The Washington chaplain attempts, every morning,
To start off the day with a prayer and a warning
A message for senators, angry and bold
As it offers a chance for the chaplain to scold
(They all say they’re Christian, except for a few,
So you’d think there’s a chance that they’d listen to you!)
But the senators listen, and nod with a smile
To a prayer that is aimed at the folks ‘cross the aisle
(It just couldn’t be that our side has done wrong,
So we’ll do what we do, as we’ve done all along.)
So, yeah… keep on praying; go nuts. What the hell…
I mean, why would you quit, when it’s working so well?
“Save us from the madness,” the chaplain, a Seventh-day Adventist, former Navy rear admiral and collector of brightly colored bow ties named Barry C. Black, said one day late last week as he warmed up into what became an epic ministerial scolding.

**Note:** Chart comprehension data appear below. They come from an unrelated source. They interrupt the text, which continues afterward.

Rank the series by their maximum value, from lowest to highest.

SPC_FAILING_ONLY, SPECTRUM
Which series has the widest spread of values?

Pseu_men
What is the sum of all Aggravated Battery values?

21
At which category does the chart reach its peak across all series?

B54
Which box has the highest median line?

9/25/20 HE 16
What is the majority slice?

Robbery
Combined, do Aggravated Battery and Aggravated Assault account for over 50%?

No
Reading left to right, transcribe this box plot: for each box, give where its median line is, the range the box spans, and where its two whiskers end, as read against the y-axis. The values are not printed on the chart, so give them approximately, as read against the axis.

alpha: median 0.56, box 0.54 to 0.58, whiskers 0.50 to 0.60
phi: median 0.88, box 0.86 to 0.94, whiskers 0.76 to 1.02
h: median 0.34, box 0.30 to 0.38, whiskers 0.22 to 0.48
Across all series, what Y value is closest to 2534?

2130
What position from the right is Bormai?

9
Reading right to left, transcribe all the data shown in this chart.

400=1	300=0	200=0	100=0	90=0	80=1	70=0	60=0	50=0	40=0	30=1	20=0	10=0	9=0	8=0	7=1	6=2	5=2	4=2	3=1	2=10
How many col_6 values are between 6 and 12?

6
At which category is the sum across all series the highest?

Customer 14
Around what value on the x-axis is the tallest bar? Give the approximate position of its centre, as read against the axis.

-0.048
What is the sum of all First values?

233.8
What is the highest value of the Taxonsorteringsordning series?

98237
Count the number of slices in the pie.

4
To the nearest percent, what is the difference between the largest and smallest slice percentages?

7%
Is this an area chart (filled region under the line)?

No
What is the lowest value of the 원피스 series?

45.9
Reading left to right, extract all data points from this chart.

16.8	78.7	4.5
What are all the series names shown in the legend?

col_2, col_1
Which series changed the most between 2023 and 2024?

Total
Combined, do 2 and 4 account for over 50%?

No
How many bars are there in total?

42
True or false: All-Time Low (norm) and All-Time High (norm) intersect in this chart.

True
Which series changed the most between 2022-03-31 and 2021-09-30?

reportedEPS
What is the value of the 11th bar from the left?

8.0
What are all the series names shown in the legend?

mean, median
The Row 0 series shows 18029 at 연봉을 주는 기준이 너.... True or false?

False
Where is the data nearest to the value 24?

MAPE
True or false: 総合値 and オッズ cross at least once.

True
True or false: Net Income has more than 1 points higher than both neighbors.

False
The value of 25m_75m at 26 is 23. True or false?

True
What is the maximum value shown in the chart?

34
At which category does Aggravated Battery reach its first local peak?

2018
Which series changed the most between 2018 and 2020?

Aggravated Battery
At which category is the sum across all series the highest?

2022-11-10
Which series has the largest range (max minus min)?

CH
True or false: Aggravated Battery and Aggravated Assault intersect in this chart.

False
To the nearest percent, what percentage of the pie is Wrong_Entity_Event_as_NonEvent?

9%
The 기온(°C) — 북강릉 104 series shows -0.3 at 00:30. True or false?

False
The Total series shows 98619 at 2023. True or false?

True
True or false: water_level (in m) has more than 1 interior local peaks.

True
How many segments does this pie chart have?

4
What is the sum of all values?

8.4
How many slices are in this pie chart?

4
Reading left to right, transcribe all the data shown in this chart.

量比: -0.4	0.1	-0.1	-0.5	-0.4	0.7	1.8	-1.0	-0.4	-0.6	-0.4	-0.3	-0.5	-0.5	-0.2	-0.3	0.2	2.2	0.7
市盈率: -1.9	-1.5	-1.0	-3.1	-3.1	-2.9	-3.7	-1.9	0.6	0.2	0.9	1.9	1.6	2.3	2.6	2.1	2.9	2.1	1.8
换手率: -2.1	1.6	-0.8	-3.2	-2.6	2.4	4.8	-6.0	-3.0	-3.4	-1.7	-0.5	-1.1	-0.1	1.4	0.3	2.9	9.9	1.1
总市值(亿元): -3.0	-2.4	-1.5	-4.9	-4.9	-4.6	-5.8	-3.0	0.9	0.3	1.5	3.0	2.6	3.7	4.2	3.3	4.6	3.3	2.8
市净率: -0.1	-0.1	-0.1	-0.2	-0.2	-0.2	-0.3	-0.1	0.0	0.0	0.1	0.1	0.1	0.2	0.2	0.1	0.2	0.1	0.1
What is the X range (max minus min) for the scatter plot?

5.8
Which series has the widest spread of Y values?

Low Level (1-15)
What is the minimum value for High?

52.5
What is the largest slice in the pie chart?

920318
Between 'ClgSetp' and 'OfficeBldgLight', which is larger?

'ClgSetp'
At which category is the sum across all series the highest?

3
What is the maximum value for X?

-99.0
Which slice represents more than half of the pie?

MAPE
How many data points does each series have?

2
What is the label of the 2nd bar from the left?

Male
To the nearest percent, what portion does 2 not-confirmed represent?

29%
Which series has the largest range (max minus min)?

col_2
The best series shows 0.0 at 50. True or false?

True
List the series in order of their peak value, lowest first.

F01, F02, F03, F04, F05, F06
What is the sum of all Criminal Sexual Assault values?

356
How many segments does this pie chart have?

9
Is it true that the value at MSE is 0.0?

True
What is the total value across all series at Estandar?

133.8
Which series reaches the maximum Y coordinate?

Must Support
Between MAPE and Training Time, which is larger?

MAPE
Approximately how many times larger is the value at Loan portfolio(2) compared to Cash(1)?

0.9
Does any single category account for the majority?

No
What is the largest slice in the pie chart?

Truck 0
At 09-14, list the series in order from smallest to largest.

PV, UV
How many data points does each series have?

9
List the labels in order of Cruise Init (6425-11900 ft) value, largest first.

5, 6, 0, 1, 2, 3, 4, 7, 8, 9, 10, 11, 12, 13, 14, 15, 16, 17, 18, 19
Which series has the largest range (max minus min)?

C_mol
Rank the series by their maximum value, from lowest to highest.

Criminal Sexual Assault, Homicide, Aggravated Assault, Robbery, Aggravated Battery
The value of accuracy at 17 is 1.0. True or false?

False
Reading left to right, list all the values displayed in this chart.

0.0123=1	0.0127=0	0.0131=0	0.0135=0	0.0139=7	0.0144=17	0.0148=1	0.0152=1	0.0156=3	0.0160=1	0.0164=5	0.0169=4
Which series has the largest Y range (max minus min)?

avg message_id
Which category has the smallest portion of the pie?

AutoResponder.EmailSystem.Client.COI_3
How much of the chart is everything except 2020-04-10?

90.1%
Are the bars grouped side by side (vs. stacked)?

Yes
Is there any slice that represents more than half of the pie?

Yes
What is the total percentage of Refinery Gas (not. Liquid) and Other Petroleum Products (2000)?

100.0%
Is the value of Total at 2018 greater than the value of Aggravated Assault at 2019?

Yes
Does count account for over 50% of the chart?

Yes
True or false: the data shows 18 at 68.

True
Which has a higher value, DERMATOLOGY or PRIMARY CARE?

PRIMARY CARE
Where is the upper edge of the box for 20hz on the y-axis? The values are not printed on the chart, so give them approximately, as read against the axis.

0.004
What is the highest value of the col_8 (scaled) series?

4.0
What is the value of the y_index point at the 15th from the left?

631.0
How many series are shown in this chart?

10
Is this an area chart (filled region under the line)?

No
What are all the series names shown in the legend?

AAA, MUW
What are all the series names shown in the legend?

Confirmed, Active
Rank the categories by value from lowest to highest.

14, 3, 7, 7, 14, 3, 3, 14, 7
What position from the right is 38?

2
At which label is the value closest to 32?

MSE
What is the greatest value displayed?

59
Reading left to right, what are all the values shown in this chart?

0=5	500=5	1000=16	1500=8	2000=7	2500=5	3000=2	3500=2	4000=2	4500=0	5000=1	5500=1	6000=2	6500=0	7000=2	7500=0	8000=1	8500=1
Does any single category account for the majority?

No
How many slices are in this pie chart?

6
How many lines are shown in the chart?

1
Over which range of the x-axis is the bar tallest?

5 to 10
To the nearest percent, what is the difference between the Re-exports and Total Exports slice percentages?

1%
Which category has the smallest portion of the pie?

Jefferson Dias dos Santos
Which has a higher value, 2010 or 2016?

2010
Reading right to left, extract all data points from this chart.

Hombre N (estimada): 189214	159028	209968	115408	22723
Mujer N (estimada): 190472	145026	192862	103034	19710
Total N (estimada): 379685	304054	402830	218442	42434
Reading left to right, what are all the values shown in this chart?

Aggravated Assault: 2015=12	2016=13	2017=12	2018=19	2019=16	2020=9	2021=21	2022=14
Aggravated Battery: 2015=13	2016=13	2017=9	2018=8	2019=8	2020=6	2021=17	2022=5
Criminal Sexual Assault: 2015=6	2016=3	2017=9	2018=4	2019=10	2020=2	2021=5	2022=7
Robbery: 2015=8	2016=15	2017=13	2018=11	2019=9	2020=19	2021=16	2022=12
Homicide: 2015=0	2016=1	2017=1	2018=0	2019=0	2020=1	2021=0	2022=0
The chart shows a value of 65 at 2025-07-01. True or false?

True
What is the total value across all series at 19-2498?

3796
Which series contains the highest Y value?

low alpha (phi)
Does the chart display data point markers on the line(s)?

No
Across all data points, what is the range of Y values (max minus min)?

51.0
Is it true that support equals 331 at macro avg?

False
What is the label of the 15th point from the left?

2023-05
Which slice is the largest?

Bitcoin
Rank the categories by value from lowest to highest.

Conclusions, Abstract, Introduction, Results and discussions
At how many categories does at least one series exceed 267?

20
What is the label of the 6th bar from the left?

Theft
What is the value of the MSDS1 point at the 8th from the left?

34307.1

“We acknowledge our transgressions, our shortcomings, our smugness, our selfishness and our pride,” he went on, his baritone voice filling the room. “Deliver us from the hypocrisy of attempting to sound reasonable while being unreasonable.”
I’m torn. Partly I view his prayers as an exercise in futility, a useless waste of time where he might as well be talking to a wall. And frankly, that’s about as much influence as I want him to have. I’d rather have him outside the senate, literally talking to walls. But there is a hint that maybe some senators are listening:
During his prayer on Friday, the day after officers from the United States Capitol Police shot and killed a woman who had used her car as a battering ram, Mr. Black noted that the officers were not being paid because of the government shutdown.
Then he turned his attention back to the senators. “Remove from them that stubborn pride which imagines itself to be above and beyond criticism,” he said. “Forgive them the blunders they have committed.”
Senator Harry Reid, the pugnacious majority leader who has called his Republican adversaries anarchists, rumps and hostage takers, took note. As Mr. Black spoke, Mr. Reid, whose head was bowed low in prayer, broke his concentration and looked straight up at the chaplain.
In which case, he’s moved from ineffectual to evil. “Attempting to sound reasonable while being unreasonable” is an apt description, but not of both sides. When negotiating with a firebug, finding a reasonable number of fires he can be allowed to set should not require one side to move from a strong position of “zero”.